Role-playing game supplement

Cover art by Richard Thomas, 1990

The Order of Hermes is a supplement published by Lion Rampant in 1990 for the fantasy role-playing game Ars Magica.

==Contents==
The Order of Hermes is a supplement which details The Order of Hermes, the society in Ars Magica to which all wizards belong. The book describes in detail the thirteen Houses of the Order, each with it own magical specialities and politics.

==Publication history==
Lion Rampant published Ars Magica in 1987, and several supplements and adventures followed. The Order of Hermes was published in 1990, a 126-page softcover book written by Jonathan Tweet, with illustrations by Josh Timbrook, and cover art by Richard Thomas.

==Reception==
In the June 1991 edition of Dragon (Issue #170), Ken Rolston was impressed by the gritty and non-heroic nature of the Order, commenting, "The history is full of violence, injustice, betrayal, corruption, vengeance, and all the great themes that drive the darker, less-heroic sides of epic fantasy." He concluded with a strong recommendation for both role-players as well as non-gaming readers, saying, "The variety and charm of magicks implied in the background is imaginative and inspiring. I recommend this in part for its utility, since it would make an excellent model for a wizards society — good or evil — in a fantasy campaign, but also because it is such a good read and so full of interesting fantasy story and character hooks."

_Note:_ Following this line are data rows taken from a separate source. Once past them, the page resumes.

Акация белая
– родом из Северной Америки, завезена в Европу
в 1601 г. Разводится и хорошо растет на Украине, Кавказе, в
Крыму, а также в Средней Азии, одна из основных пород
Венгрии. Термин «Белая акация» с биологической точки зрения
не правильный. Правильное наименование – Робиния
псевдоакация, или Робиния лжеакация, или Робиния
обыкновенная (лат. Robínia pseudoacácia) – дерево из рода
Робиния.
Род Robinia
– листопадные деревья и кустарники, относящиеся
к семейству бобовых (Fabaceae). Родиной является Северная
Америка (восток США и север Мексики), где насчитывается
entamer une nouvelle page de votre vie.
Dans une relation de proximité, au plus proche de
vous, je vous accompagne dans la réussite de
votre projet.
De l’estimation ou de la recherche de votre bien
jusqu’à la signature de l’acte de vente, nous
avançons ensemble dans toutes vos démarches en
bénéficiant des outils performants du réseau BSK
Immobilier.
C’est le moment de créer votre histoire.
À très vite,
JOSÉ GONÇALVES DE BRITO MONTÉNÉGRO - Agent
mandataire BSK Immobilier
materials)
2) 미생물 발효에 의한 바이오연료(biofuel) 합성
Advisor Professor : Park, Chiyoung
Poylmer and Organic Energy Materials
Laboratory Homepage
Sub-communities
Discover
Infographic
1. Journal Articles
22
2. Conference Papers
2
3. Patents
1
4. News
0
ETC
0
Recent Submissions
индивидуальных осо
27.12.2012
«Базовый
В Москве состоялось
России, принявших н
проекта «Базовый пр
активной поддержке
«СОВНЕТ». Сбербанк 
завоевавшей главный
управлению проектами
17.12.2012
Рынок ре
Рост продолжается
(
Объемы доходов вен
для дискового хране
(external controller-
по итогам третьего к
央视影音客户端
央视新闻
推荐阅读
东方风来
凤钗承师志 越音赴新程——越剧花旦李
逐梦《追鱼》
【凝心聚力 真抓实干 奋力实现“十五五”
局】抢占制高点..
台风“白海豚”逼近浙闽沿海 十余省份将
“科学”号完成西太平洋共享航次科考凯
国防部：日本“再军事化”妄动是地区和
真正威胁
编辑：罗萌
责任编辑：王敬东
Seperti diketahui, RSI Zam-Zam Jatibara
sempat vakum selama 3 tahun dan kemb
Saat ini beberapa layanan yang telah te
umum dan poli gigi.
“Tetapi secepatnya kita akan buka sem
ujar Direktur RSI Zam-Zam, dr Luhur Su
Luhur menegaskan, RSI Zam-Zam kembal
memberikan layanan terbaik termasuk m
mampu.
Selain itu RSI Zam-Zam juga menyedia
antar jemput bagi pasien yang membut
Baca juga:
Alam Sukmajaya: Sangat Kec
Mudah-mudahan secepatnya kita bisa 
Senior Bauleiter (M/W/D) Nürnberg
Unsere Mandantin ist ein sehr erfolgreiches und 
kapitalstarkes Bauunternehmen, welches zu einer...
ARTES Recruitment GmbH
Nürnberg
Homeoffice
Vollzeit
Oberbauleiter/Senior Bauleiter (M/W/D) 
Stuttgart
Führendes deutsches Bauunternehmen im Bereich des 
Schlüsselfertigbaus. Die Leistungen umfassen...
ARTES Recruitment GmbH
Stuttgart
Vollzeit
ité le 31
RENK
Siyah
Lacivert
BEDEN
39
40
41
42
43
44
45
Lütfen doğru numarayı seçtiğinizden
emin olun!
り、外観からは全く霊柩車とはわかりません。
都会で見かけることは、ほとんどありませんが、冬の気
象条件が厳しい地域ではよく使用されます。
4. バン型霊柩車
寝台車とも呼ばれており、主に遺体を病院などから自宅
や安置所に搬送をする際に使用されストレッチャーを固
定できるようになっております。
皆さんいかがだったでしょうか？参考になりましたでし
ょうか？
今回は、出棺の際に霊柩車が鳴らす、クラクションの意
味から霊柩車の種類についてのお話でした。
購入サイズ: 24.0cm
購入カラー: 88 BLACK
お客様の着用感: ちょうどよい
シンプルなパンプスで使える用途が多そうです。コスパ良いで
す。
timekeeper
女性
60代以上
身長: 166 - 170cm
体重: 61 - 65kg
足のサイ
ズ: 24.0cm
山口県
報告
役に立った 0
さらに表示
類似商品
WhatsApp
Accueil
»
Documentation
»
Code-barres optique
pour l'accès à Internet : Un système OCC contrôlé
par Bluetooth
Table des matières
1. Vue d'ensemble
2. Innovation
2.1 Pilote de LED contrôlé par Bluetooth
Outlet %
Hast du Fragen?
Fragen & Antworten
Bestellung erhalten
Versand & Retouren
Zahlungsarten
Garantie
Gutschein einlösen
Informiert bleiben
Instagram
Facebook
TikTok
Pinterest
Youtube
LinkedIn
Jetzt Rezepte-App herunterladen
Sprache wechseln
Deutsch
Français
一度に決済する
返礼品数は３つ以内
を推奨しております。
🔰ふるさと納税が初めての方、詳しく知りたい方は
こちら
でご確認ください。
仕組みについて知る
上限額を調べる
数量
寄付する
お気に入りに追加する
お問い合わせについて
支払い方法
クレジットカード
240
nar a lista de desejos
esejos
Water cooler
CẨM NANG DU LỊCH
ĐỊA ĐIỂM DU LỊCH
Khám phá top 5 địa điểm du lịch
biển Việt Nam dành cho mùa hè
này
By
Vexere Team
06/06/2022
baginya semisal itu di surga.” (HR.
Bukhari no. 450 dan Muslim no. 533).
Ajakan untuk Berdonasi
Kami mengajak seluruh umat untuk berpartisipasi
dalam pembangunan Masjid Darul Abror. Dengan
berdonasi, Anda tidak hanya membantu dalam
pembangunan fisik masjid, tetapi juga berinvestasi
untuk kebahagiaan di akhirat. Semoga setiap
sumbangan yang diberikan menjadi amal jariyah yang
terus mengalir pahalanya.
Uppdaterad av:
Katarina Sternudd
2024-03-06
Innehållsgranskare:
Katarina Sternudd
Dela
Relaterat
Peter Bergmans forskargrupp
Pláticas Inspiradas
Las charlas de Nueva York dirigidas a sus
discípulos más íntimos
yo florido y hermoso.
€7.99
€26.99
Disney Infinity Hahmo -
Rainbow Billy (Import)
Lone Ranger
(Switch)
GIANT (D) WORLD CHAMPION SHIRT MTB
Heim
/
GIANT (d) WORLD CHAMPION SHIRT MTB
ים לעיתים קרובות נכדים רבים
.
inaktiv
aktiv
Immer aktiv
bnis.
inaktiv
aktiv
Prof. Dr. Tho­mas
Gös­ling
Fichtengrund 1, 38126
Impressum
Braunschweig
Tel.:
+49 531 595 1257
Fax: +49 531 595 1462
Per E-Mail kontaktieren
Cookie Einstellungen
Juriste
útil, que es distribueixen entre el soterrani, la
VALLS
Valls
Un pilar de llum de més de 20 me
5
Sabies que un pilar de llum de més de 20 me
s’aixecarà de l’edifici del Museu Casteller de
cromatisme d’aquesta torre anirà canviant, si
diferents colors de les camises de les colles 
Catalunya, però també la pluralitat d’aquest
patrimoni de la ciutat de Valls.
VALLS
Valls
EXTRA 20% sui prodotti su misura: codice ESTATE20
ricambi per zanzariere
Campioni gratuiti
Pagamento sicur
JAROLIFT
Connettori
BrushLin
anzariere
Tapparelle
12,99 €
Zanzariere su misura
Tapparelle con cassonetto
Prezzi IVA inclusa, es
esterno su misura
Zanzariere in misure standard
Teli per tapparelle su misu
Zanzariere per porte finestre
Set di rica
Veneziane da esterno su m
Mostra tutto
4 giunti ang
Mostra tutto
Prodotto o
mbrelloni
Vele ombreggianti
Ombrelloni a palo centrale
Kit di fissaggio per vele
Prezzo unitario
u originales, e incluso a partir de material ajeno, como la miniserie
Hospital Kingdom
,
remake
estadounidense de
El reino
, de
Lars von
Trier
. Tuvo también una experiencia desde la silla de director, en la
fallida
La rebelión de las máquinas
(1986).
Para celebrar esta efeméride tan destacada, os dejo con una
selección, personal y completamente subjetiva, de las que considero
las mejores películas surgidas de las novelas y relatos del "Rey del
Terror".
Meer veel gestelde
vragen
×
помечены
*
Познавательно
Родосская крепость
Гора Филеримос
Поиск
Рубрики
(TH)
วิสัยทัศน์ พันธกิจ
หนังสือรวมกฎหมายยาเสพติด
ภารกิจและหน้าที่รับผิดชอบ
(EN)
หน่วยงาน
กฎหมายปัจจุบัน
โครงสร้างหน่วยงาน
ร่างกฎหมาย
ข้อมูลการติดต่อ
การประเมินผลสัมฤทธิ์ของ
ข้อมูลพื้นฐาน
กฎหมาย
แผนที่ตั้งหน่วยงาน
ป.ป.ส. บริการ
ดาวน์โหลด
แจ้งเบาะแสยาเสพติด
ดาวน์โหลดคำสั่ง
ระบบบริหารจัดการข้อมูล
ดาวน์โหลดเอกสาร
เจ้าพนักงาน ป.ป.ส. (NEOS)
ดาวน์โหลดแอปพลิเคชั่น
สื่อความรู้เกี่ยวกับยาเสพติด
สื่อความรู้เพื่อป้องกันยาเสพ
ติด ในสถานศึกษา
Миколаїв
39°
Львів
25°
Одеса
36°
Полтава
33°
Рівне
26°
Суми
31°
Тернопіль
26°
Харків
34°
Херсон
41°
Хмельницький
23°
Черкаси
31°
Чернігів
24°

In the 2014 book Designers & Dragons: The '90s, game historian Shannon Appelcline commented that compared to previous Ars Magica releases Bats of Mercille and The Stormrider, "The Order of Hermes (1989) was a much more notable product. It developed the idea of 12 different wizardly organizations that players could join in Ars Magica. The new book gave players real handles for their characters and story seeds to carry them into the future; the desires of a House of Hermes could be used as plot hooks throughout a campaign." Appelcline added that "The Order of Hermes has been repeatedly copied, first by Rein•Hagen himself at White Wolf, and later by pretty much the whole industry. [Chaosium's RuneQuest supplement] Cults of Prax might have been the true origin of the modern splatbooks that filled gaming store shelves in the '00s and '10s, but The Order of Hermes is the missing link."

In the December 1990 – January 1991 issue of White Wolf, Matthew Gabbert gave the product a positive review. He stated that "The Order of Hermes is the best supplement yet for Ars Magica and is almost a necessity for Storyguides and players alike. It opens up vast new regions for character and Saga development. Even if you don't play Ars Magica (and this supplement is a strong case for starting), the Order would be a fine addition to virtually any fantasy world. Don't leave your game store without it." Gabbert rated the supplement a 5 out of 5 possible points.